A huge share of that growth has come from Starlink, SpaceX’s satellite internet subsidiary, which now accounts for as much as 80% of the company’s total revenue and counts millions of subscribers worldwide. For 2025, SpaceX reported total revenue of about $18.7 billion, up roughly 33% from the year before.
Yet the company is far from a conventional profit machine. Despite that revenue growth, SpaceX posted a loss of nearly $5 billion last year — a reminder that much of its valuation is built on future ambitions (reusable heavy-lift rockets, Mars missions, orbital data centers, and expanding satellite networks) rather than current earnings. That disconnect between today’s financials and tomorrow’s promises has split analysts. Some see enormous long-term upside in aerospace and AI infrastructure; others worry that some of SpaceX’s more futuristic projects, like space-based data centers, are more speculative than substantive.
A Dress Rehearsal for Bigger Listings to Come
SpaceX’s debut is being watched closely not just for what it means for Musk, but for what it signals about investor appetite heading into a wave of other mega-listings. Exchanges and trading firms reportedly went to great lengths to avoid the kind of technical glitches that marred Meta’s troubled 2012 IPO, given how much attention SpaceX’s debut was drawing.

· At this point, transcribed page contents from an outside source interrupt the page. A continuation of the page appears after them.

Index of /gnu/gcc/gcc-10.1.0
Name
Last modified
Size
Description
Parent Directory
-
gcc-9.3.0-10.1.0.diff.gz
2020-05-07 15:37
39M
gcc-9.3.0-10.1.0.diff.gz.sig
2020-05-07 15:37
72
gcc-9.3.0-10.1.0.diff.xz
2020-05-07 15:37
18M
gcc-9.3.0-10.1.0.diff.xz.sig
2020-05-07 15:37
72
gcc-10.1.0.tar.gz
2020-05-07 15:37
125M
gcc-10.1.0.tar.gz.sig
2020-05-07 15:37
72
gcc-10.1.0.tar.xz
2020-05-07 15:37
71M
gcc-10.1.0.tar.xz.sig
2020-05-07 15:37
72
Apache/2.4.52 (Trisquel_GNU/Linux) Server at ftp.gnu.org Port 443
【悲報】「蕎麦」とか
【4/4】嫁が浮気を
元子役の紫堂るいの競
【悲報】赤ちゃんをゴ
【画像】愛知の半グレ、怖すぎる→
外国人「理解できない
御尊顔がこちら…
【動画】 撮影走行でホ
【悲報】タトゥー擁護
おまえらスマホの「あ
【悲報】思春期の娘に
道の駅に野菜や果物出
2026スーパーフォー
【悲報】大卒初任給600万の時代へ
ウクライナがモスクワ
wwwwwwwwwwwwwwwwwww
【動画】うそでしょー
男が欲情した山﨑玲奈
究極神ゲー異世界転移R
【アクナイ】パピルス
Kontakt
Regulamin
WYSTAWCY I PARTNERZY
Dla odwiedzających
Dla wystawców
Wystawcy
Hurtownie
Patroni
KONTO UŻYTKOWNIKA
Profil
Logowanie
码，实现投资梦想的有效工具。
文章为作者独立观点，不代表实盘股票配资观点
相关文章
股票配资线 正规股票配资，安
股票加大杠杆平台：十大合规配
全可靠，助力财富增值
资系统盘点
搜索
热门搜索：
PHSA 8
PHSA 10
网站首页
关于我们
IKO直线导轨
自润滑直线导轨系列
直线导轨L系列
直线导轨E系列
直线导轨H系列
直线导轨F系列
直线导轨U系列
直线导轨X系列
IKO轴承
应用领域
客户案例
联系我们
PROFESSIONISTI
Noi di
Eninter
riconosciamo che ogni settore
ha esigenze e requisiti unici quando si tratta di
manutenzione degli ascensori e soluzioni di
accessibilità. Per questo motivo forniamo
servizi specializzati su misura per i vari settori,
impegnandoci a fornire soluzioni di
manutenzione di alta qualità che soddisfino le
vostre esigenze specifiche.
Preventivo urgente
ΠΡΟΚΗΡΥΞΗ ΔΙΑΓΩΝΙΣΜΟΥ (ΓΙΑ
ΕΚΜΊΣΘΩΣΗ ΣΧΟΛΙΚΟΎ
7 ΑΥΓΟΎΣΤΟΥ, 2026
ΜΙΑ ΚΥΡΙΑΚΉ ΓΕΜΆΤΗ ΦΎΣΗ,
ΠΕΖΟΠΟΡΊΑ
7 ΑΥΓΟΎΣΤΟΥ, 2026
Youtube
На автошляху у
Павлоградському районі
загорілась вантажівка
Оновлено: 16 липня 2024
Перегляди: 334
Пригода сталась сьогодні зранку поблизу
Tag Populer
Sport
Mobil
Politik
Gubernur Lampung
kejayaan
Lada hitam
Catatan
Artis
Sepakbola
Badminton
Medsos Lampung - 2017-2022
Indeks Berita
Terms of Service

Market participants are now looking ahead to potential public listings from major AI companies, including Anthropic and OpenAI, with SpaceX’s reception seen as an early signal of how the market might greet that next generation of giant tech offerings.
The Bigger Picture
For SpaceX employees, the IPO is a life-changing event in its own right — reports suggest around 4,400 workers at the company could become millionaires once their shares begin trading, thanks to equity compensation built up over years at a company that, until now, had no public market price.
For Musk personally, the listing cements his position as the world’s richest person by an enormous margin and adds a second mega-cap company — alongside Tesla — to his portfolio of major equity stakes. Analysts note that his overall wealth trajectory going forward will be closely tied to the performance of both stocks, meaning his trillionaire status, however historic, remains tied to the ordinary volatility of the stock market.
Whatever happens to the share price in the weeks ahead, June 12, 2026 will be remembered as the day a private rocket company went public at a scale never seen before — and turned its founder into the first trillionaire in human history, at least on paper.